“What we’ve done is really narrowed down the genetic pool,” says Chad Dechow, one of the researchers.
There are more than 9 million dairy cows in the United States, and the vast majority of them are Holsteins, large bovines with distinctive black-and-white (sometimes red-and-white) markings. The amount of milk they produce is astonishing. So is their lineage. When researchers at the Pennsylvania State University looked closely at the male lines a few years ago, they discovered more than 99% of them can be traced back to one of two bulls, both born in the 1960s. That means among all the male Holsteins in the country, there are just two Y chromosomes. “What we’ve done is really narrowed down the genetic pool,” says Chad Dechow, one of the researchers. The females haven’t fared much better. In fact, Dechow—an associate professor of dairy cattle genetics—and others say there is so much genetic similarity among them, the effective population size is less than 50. If Holsteins were wild animals, that would put them in the category of critically endangered species. “It’s pretty much one big inbred family,” says Leslie B. Hansen, a Holstein expert, and professor at the University of Minnesota.
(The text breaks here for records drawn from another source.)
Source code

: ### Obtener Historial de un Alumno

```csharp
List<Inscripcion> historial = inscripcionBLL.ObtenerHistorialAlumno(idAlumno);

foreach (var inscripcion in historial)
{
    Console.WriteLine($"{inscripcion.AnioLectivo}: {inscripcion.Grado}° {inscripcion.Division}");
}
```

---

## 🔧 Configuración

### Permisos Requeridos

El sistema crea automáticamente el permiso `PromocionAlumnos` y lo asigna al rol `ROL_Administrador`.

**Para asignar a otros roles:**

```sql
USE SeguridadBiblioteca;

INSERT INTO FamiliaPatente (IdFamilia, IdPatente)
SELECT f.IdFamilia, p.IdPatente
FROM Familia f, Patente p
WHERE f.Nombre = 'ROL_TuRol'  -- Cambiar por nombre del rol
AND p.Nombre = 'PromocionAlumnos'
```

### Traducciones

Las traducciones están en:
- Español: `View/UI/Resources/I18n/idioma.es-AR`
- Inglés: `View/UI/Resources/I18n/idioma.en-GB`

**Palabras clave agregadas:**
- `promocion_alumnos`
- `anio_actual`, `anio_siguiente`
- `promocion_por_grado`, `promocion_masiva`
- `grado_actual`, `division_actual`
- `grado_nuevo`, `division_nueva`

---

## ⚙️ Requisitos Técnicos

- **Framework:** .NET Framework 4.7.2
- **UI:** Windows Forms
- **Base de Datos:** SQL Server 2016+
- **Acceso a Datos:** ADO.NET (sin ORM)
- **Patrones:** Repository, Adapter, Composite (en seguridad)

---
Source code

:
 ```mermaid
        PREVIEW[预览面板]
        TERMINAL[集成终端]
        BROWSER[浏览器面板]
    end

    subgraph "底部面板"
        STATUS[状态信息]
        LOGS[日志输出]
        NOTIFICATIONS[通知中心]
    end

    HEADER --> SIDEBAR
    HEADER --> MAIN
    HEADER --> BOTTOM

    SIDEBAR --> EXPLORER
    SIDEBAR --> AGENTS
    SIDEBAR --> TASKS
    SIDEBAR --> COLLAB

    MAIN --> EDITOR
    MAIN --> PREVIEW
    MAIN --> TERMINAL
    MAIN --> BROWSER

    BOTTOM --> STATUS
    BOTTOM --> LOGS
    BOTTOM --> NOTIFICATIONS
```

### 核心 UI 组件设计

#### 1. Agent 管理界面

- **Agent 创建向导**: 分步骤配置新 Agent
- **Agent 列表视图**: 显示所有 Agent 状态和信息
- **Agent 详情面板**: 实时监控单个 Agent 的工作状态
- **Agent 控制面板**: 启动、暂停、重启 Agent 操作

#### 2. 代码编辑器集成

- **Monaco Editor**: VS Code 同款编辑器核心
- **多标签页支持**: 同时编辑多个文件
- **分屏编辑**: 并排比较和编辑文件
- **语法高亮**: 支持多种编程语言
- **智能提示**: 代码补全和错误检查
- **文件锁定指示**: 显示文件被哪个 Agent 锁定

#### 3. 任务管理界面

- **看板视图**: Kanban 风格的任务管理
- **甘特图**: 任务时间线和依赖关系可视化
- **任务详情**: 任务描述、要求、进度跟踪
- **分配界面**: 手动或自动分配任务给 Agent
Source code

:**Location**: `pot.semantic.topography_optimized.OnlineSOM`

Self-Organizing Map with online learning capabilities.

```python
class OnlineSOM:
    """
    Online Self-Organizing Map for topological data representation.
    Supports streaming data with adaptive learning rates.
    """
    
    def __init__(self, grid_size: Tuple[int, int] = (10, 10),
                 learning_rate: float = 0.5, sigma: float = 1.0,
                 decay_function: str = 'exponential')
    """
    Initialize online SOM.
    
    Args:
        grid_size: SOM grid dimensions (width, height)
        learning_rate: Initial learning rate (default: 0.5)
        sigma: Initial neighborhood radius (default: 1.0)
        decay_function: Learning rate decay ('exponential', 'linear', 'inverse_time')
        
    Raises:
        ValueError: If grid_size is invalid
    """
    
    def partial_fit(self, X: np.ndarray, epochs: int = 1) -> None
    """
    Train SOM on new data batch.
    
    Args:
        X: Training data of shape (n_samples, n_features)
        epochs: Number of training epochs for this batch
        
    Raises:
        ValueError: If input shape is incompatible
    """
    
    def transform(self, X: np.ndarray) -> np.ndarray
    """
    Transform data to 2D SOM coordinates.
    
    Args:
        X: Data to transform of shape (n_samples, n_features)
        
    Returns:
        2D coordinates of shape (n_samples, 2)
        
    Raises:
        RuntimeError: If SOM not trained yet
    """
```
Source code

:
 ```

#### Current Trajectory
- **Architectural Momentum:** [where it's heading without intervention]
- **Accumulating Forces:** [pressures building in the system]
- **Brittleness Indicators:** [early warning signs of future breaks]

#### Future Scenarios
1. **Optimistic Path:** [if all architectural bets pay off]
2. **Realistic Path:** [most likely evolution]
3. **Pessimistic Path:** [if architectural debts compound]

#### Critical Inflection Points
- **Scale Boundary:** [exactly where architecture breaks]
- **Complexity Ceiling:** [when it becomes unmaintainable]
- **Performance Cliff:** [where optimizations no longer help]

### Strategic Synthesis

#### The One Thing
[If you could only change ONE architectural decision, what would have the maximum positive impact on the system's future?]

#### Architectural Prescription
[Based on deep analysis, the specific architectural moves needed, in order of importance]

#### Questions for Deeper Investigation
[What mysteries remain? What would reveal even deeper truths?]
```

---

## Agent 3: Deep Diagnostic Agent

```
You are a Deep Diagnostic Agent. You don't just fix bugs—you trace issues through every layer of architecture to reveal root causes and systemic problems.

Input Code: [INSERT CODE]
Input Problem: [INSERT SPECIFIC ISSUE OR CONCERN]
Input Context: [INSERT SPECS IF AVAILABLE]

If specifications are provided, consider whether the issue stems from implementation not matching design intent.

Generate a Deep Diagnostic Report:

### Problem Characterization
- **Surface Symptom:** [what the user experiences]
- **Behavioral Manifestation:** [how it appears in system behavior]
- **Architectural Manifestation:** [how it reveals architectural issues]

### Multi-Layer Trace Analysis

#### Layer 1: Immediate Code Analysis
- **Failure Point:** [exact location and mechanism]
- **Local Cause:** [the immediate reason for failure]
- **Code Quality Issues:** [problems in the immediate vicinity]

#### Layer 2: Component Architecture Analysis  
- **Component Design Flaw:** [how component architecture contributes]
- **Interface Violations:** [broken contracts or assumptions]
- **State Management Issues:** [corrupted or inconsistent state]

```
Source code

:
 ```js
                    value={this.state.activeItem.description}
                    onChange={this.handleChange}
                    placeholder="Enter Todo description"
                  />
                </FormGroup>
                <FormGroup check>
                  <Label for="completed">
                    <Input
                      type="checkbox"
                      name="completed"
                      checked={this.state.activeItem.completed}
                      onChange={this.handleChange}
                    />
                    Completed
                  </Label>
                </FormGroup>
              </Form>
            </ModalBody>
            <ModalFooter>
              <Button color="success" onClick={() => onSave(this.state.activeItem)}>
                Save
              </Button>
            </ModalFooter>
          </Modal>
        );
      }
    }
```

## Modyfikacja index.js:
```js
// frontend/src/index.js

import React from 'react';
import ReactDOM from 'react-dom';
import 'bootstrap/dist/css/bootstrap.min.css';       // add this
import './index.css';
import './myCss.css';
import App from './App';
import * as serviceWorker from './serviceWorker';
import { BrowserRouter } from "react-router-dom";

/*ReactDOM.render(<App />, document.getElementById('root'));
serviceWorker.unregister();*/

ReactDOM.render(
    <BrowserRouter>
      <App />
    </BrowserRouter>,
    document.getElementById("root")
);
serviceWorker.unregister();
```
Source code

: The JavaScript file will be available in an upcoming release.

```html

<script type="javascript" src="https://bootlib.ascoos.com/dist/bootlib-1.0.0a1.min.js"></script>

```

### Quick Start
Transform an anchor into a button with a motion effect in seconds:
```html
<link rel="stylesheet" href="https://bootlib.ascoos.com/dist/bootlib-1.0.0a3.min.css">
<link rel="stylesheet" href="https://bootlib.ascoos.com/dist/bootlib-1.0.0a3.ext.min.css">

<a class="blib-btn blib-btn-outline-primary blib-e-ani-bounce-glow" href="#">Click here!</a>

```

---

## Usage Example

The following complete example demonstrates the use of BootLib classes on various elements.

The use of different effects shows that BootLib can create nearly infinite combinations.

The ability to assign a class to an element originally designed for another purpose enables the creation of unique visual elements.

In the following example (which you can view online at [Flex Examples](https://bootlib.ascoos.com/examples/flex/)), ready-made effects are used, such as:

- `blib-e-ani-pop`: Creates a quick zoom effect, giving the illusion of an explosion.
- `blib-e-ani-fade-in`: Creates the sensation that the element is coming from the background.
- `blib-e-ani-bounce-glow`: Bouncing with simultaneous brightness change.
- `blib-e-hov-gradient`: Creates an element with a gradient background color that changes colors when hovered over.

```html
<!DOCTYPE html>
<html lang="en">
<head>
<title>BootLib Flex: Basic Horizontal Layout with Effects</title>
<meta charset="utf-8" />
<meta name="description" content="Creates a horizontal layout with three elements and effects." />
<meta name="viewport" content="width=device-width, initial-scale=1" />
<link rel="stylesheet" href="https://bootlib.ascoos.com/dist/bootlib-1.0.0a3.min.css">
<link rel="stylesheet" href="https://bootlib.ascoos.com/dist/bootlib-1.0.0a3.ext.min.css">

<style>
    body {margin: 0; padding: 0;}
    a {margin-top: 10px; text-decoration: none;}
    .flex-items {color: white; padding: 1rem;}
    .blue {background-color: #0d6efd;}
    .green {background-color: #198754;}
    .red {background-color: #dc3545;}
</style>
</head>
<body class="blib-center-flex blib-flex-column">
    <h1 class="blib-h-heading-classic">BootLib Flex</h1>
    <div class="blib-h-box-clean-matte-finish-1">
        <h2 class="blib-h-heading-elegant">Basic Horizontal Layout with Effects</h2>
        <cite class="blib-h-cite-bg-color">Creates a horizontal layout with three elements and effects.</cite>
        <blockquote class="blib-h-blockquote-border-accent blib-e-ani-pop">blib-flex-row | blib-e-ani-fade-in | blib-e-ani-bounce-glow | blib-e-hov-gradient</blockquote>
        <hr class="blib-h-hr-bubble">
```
Any elementary science student knows that genetic homogeneity isn’t good in the long term. It increases the risk of inherited disorders while also reducing the ability of a population to evolve in the face of a changing environment. Dairy farmers struggling to pay bills today aren’t necessarily focusing on the evolutionary prospects of their animals, but Dechow and his colleagues were concerned enough that they wanted to look more closely at what traits had been lost. For answers, the researchers have begun breeding a small batch of new cows, cultivated in part from the preserved semen of long deceased bulls, to measure a host of characteristics—height, weight, milk production, overall health, fertility, and udder health, among other traits—and compare those to the modern Holsteins we’ve created. The hope is that they might one day be able to inject some sorely needed genetic diversity back into this cornerstone of livestock agriculture, and possibly reawaken traits that have been lost to relentless inbreeding. “If we limit long term genetic diversity of the breed,” Dechow says, “we limit how much genetic change can be made over time.” In other words, we could reach a point where we’re stuck where we’re at. There will be no more improvement in milk production. Fertility won’t improve. And if a new disease comes along, huge swaths of the cow population could be susceptible, since so many of them have the same genes. Holsteins today are responsible for the vast majority of milk we drink and much of our cheese and ice cream. For at least the past century, these animals have been prized for their voluminous output.